El pasado 25 de junio, el concejal del PSOE en el Ayuntamiento de Seseña (Toledo) Raúl Casares declaró durante un pleno del consistorio: "La Iglesia Católica es el mayor nido de pederastia y homosexualidad. No es la postura del PSOE, es la postura de Raúl Casares. Porque hay cientos de miles de casos de pederastia y de homosexualidad, porque si un cura viola a un niño es un pederasta y es homosexual".
Tras esas palabras, el PP de Castilla-La Mancha exigió explicaciones al presidente regional, el socialista Emiliano García-Page.
Tras el revuelo causado por esas palabras, ayer miércoles Raúl Casares, presentó este miércoles su dimisión por "motivos estrictamente personales" y precisando que lo hacía "de forma irrevocable", "libre y voluntaria".
El PSOE de Seseña lo explicó así en la red social X:
Hola, @PP_CLM;
— PSOE Seseña (@sesenaPsoe) July 1, 2026
Nuestro concejal ha dimitido, reconociendo así su error, y nosotros le agradecemos ese ejercicio de coherencia.
¿Cuándo va a pedir Paco Núñez la dimisión del concejal de San Clemente que cantaba el Cara al Sol? Sigue ⬇️🧵 https://t.co/kuJq4eYX0S pic.twitter.com/WGYraDZ5w7
Cabe recordar que el Ministerio de Justicia, la Conferencia Española de Religiosos (CONFER) y la Conferencia Episcopal Española (CEE) firmaron el pasado 8 de enero el acuerdo para la atención a las víctimas de abusos sexuales cuyos casos no han tenido recorrido judicial (bien por haber prescrito o en los que ha fallecido el agresor) a través del Defensor del Pueblo (en este momento, a cargo del exministro socialista Ángel Gabilondo). Y el lunes 30 de marzo, de nuevo la Conferencia Episcopal Española (CEE) con su presidente Mons.

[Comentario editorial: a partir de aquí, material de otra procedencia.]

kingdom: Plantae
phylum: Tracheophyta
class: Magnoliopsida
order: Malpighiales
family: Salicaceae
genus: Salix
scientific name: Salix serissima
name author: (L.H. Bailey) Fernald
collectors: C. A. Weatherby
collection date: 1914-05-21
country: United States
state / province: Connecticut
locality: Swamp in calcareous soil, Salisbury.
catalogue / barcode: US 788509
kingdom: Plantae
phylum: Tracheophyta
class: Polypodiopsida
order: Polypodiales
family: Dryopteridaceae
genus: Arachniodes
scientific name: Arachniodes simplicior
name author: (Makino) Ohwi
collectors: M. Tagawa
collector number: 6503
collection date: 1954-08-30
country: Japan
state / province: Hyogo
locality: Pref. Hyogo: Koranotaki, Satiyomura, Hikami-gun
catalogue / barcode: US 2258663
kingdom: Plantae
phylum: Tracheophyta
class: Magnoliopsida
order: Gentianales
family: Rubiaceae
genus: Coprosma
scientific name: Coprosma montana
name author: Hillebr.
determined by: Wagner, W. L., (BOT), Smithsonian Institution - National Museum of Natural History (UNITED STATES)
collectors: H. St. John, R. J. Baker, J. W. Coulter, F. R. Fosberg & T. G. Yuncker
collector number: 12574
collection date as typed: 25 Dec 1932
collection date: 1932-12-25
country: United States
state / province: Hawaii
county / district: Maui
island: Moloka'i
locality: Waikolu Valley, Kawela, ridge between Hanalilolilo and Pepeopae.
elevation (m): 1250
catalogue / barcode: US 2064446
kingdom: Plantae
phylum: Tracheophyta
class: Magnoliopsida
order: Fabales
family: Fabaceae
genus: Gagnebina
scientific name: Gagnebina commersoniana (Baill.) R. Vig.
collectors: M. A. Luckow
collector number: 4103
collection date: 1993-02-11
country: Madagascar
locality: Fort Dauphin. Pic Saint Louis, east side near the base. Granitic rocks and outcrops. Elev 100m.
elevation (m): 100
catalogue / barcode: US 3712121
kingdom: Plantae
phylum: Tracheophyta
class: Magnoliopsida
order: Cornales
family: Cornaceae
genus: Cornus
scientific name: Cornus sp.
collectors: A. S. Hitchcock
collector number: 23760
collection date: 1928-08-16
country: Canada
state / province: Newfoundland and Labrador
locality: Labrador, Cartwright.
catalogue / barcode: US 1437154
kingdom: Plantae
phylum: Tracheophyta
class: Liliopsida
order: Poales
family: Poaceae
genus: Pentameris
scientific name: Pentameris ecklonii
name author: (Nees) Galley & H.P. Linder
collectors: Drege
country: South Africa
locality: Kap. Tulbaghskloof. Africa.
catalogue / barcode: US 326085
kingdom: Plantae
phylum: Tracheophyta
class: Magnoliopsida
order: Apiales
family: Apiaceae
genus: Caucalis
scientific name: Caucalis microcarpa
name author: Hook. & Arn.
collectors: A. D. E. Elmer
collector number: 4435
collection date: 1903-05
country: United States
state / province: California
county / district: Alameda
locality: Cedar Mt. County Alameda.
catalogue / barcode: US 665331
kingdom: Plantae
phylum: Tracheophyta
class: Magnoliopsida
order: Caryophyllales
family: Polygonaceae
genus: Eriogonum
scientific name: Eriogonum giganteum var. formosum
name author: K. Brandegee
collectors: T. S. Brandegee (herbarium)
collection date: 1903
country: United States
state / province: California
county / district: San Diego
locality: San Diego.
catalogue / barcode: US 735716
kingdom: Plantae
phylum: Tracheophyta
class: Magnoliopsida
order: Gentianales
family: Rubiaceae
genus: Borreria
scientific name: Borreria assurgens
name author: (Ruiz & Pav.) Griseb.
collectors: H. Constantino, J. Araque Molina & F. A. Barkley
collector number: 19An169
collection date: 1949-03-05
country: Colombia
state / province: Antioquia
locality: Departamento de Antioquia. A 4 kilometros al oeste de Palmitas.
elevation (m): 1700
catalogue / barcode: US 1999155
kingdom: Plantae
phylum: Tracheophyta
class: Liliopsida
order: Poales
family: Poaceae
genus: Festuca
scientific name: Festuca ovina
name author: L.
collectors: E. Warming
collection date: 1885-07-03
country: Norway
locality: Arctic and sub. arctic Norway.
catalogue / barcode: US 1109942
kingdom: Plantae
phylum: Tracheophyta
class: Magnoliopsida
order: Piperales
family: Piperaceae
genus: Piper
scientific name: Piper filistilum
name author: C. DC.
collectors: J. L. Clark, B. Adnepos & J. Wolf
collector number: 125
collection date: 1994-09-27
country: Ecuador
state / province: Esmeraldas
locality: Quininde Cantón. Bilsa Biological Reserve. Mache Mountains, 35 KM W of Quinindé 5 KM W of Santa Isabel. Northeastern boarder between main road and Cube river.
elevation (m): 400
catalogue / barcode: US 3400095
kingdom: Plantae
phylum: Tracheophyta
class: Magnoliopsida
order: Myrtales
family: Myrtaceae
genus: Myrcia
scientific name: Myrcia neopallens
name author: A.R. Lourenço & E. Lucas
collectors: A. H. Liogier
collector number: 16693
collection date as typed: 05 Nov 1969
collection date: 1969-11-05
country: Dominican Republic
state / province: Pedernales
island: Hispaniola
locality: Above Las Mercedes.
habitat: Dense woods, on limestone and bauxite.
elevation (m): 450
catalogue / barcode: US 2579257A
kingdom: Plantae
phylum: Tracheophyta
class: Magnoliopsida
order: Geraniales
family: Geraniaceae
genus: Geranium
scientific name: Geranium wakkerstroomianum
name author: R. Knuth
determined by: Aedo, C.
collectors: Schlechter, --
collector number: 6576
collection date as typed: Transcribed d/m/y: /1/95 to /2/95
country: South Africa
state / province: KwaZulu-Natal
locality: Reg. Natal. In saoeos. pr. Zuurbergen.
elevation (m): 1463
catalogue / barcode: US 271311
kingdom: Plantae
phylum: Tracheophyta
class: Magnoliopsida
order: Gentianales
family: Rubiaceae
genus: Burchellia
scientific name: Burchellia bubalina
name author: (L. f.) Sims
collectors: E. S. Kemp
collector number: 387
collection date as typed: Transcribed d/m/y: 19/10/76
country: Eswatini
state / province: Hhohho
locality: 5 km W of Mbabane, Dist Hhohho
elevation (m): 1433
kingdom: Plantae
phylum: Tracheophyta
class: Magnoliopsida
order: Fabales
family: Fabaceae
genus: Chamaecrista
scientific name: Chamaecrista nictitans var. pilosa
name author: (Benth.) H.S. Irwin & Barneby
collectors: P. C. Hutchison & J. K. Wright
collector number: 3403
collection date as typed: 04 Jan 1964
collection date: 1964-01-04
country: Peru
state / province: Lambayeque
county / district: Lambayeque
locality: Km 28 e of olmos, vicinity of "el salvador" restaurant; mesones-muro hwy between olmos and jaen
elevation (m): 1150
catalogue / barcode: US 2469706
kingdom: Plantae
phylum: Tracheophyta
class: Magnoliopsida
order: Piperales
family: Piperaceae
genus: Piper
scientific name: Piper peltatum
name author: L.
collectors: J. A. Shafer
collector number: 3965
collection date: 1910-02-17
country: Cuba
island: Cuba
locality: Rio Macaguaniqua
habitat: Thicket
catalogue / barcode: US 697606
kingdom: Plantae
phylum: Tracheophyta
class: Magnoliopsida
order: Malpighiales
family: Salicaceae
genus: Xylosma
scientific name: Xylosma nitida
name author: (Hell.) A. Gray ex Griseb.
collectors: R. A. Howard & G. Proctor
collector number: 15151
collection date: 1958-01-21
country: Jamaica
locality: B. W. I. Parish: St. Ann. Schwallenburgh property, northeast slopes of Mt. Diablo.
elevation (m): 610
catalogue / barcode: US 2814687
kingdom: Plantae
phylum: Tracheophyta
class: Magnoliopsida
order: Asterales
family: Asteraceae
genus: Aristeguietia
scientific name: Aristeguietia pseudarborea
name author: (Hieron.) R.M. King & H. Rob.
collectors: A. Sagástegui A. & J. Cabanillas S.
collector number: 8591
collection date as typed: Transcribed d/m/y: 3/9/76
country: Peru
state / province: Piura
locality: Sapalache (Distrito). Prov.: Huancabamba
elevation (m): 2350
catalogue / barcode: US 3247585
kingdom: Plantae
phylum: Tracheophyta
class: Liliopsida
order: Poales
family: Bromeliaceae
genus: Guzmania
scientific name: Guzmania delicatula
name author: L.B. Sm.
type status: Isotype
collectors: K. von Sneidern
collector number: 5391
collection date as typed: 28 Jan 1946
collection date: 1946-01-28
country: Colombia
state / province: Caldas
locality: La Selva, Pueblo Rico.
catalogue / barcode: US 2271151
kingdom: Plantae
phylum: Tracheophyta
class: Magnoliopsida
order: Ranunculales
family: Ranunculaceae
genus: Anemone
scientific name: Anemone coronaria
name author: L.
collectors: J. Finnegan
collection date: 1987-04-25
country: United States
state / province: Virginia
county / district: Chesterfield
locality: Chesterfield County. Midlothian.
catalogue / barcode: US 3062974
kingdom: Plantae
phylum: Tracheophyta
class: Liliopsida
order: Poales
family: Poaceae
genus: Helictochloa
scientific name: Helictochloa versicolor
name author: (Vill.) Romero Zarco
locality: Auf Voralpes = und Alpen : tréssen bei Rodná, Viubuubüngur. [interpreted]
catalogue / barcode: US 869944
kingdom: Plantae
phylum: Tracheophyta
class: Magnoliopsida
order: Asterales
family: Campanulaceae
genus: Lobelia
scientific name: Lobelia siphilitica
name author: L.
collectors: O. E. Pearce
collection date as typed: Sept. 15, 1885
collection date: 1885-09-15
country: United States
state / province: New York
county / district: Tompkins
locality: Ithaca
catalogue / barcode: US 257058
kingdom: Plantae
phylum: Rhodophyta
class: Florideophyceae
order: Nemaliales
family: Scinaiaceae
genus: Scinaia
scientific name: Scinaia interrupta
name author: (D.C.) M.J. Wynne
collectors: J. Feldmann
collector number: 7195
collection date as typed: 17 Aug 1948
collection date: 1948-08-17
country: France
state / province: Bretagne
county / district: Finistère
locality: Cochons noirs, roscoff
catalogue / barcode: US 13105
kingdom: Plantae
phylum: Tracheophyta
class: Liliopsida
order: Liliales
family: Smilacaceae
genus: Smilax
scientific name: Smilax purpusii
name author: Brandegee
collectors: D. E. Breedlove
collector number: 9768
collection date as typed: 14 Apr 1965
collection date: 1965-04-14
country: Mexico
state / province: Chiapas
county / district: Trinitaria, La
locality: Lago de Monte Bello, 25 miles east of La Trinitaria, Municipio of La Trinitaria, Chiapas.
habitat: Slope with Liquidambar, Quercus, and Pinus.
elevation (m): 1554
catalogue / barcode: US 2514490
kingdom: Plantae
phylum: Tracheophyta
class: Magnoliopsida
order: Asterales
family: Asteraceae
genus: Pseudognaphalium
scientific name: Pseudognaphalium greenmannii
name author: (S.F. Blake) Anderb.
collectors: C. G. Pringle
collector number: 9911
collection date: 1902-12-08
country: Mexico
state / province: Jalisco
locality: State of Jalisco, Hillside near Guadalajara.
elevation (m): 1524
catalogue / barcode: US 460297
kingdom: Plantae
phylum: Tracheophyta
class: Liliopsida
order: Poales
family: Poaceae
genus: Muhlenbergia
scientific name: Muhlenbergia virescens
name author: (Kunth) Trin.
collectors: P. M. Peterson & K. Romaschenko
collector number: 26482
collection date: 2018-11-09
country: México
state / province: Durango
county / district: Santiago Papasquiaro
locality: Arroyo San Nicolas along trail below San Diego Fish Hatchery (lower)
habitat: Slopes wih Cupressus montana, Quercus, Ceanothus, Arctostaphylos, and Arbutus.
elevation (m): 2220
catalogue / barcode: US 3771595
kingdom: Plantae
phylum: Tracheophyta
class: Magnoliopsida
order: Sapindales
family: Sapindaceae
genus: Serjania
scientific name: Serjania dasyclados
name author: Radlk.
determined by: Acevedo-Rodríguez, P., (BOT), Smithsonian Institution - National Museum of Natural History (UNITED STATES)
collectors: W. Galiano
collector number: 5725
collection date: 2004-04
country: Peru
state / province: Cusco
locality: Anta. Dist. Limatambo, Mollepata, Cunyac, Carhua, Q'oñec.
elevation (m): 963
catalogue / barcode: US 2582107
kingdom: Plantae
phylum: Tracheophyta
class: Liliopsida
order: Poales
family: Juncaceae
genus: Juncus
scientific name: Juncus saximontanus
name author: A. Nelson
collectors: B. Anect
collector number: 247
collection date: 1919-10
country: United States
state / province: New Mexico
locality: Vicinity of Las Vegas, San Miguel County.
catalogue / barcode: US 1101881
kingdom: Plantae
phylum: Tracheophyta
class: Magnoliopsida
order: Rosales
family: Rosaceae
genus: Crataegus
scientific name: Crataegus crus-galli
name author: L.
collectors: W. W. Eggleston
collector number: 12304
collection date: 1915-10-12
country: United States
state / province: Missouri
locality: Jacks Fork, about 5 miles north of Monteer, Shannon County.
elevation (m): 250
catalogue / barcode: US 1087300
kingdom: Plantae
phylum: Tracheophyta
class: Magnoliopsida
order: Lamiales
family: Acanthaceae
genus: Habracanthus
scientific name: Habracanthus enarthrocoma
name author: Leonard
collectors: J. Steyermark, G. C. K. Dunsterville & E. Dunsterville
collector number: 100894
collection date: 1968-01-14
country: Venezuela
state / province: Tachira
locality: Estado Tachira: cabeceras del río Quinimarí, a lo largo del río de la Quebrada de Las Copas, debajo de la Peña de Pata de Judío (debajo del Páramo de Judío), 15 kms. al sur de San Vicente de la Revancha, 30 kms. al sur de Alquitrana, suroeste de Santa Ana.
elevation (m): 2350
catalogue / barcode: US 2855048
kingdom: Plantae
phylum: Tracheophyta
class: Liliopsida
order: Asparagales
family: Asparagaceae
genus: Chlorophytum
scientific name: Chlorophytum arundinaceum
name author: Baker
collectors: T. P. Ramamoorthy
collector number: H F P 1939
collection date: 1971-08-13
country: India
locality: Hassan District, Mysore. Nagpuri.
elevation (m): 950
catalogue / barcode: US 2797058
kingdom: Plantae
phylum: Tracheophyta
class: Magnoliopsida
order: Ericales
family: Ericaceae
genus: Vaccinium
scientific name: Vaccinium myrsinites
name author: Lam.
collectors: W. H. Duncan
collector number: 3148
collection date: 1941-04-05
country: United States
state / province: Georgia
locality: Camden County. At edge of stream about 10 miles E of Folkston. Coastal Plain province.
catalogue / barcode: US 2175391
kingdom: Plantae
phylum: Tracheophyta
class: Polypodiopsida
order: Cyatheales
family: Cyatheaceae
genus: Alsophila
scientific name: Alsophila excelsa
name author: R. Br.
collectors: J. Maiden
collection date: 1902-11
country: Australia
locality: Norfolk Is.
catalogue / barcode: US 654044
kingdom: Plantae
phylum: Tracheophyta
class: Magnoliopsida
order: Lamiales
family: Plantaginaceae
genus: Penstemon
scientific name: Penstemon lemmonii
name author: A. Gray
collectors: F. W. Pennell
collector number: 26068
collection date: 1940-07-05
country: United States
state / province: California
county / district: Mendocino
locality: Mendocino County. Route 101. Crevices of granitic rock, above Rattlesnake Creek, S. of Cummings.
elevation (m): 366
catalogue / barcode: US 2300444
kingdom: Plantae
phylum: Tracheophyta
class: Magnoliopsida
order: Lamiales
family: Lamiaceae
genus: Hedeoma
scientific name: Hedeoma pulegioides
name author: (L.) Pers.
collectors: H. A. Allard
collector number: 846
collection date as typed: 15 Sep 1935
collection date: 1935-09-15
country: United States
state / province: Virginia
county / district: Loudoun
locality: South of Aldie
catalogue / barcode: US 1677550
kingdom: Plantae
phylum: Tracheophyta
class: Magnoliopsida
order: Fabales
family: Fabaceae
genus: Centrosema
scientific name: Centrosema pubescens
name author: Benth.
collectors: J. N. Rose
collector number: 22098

Luis Argüello, la Conferencia Española de Religiosos (CONFER) con Jesús Díaz Sariego, el Defensor del Pueblo Ángel Gabilondo y el ministro de Presidencia, Justicia y Relaciones con las Cortes Félix Bolaños han firmado el desarrollo del acuerdo del pasado 8 de enero: un protocolo para reconocer y reparar a las víctimas de abusos sexuales en el ámbito de la Iglesia Católica.
Detrás de este acuerdo queda la duda de por qué solo se reabren los abusos cometidos en el seno de la Iglesia católica -todos ellos absolutamente condenables y reprobables, claro está- que hayan prescrito. Y por qué la única instancia en España que se ha comprometido a reparar, incluso casos prescritos, es la iglesia católica.
Porque hay que tener en cuenta, además, que los abusos sexuales cometidos por eclesiásticos representan, según estadísticas, tan solo el 0,2%. ¿Y con el 99,8% restante, qué hacemos, Gabilondo y Bolaños? ¿O es que hay interés en demonizar únicamente a la iglesia católica?
Esto lo explicó mucho mejor, el arzobispo de Oviedo, Mons. Jesús Sanz Montes, el 28 de abril de 2024, en una carta pastoral: "Estamos ante un problema social, en el que como comunidad cristiana representamos el 0,2 de su conjunto, y no el 99,8 que parece que no interesa desde una focalización a lo exclusivamente eclesial, lo cual no es inocente. Es inaceptable la arbitraria imputación que nos expone sólo a nosotros con tan poco porcentaje delictivo a toda una serie de medidas legales, fiscales, económicas y sociales. Lo cual no significa que lo que nos afecta debamos asumirlo, prevenirlo y acompañarlo de la mejor manera posible como estamos haciendo. ¿Qué quieren tapar o distraer quienes siguen en esta viciada matraca? Quid prodest?, decía Séneca (¿a quién beneficia?)".